Tuesday, February 19, 2013

The Aeneid--A Review



What a ride.  I am so grateful to have stumbled upon:
The book club was just starting the Aeneid, so I jumped in with both feet.

I am a better person for having read this book.  I just finished it and I'm feeling a little thunderstruck at the ending, as if a movie just cut to black at the climactic scene.  I hope I can be organized enough to put my thoughts on paper (or computer, as it were).

First, let me praise Sarah Ruden's translation.  The language sings.  Some of the lines just beg to be read, re-read aloud, committed to memory.  One of the most memorable passages to me is when old King Evander sends his only and greatly beloved son Pallas into battle:
"You, gods above, and your great governor
Jupiter, pity an Arcadian king,
And hear a father's prayer.  If your divine power
And fate will keep my Pallas safe for me,
And if I live to see him face to face,
I beg to live, no matter what I suffer.
But if you threaten, Fortune, what I can't say,
Let me break off my wretched life already,
While fears are unconfirmed, hope arguable,
While you, dear son, sole pleasure of my old age,
Are in my arms, and no hard news is wounding
My ears." The father, at the last farewell,
Poured out these words, and swooned.
 Beautiful, human, powerful.  Brave men facing the unknown.

Second, the characters, even those sketched so briefly, are vivid.  Many appear for just a page or two, but Vergil's precise storytelling renders so many as real people. ("Is it gods who make me want this, or do we make our deadly urges gods?")  Frankly, my limited reading of the classics, including this one, points me to the fact that human nature is unchanged.  We all long for heroes, to be heroic, and we all have flaws.  Seeing those characteristics in these larger-than-life characters makes you look at everyone around you with different eyes.

Third, the scope is vast and sweeping, both geographically and emotionally.  This book has it all--  a desperate flight from defeated Troy, wild ocean adventures, romance (and jilted lovers), intense battles--all while suffering the meddling of the gods.

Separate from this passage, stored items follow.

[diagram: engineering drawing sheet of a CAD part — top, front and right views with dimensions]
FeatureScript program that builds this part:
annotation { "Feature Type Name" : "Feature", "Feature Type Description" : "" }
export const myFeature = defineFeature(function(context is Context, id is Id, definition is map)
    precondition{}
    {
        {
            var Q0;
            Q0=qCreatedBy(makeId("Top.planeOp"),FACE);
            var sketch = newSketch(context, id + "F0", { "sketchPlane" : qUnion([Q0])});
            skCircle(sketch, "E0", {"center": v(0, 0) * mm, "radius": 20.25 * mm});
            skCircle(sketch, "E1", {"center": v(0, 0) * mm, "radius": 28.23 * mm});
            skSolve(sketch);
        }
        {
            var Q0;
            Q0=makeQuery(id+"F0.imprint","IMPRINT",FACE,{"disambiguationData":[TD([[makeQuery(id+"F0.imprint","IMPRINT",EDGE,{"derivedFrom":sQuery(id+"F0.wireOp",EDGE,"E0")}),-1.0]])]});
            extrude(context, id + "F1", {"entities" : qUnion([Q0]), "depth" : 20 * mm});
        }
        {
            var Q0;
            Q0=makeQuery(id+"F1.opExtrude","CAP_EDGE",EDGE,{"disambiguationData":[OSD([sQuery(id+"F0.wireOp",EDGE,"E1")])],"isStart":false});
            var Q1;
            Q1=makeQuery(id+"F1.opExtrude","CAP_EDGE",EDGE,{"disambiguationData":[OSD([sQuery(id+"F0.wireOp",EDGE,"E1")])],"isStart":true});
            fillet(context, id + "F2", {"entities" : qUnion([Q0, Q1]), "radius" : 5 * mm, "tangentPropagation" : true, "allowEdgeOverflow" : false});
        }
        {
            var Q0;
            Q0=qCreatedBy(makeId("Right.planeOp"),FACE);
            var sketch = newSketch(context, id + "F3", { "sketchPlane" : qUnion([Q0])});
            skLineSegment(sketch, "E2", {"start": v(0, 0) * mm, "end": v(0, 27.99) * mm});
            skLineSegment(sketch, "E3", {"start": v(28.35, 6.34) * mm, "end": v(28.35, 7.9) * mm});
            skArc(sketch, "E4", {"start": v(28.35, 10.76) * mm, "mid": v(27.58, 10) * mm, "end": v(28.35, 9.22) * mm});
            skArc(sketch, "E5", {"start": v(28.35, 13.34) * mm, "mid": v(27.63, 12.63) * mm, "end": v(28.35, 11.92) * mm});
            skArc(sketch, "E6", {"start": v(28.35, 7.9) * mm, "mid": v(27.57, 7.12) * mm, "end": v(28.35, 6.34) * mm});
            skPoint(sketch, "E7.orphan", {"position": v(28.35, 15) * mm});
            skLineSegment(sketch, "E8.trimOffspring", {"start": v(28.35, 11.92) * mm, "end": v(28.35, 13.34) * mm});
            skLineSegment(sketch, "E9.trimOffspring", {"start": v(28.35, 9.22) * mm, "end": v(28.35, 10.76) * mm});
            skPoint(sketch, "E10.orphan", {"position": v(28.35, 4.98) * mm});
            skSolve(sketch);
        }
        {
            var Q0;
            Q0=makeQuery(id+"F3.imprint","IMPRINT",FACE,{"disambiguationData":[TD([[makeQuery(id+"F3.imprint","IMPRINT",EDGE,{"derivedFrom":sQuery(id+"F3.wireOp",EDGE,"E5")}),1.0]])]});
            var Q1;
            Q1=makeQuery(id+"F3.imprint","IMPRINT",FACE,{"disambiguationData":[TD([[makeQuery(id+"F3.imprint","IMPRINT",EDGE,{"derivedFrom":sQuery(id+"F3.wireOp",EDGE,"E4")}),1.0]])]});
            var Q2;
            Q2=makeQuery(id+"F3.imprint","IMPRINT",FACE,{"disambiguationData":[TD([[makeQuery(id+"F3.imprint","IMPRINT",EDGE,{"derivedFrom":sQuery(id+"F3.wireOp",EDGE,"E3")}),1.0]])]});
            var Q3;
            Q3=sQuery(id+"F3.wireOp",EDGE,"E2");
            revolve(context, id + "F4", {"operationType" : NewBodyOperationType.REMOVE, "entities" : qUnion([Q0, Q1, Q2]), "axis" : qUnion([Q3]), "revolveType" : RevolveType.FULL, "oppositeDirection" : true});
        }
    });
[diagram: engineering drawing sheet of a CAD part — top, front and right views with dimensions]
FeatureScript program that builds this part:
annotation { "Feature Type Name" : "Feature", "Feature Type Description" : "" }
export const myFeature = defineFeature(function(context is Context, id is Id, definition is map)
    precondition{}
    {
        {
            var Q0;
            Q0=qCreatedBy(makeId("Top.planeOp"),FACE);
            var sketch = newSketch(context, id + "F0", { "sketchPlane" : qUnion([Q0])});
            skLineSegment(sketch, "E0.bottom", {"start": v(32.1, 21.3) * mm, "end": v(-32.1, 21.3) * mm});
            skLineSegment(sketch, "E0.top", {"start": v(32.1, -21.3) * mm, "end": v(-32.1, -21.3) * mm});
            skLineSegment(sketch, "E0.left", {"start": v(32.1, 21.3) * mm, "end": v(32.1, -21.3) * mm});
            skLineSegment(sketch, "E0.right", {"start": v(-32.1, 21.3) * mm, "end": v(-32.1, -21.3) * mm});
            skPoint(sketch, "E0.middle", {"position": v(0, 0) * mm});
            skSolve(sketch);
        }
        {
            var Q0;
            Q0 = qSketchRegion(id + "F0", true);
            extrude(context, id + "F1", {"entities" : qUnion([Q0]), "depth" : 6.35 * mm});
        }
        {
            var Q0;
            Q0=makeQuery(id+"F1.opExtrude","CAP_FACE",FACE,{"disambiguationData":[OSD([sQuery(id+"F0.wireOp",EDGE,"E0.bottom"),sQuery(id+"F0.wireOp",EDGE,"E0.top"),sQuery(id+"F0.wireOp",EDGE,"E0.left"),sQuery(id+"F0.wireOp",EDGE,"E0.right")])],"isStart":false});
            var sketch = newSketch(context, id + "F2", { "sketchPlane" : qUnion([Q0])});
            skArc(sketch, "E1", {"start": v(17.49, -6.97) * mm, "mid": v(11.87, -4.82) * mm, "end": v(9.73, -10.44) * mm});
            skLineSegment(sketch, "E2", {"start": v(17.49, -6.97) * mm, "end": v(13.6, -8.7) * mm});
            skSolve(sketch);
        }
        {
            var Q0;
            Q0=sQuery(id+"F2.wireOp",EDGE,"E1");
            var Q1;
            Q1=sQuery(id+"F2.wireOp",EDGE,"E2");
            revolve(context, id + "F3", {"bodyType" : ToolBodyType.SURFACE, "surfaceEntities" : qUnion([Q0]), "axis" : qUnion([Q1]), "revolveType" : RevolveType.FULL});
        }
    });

I don't want to do a more careful analysis, because I just want to savor the story and the effect it's had on me for a while.  Apparently I've raved enough about it that Matthew took it out of my hands the moment I finished it. 

I do want to highlight one thing I've discovered about reading "hard" books:  don't read the introduction, author's notes, or any lectures before you read the work itself.  Meet the story on its own terms.  Time and again I had my enjoyment of a book derailed by reading about the book before I read the book, and I came to it with preconceived ideas.  You can read these books.  I can read these books.  Just jump in.

1 comment:

Mary Prather said...

Thanks for the encouragement, Cheryl. That is great advice at the end. :-)

I love the example you are setting for you kids by reading "hard" books!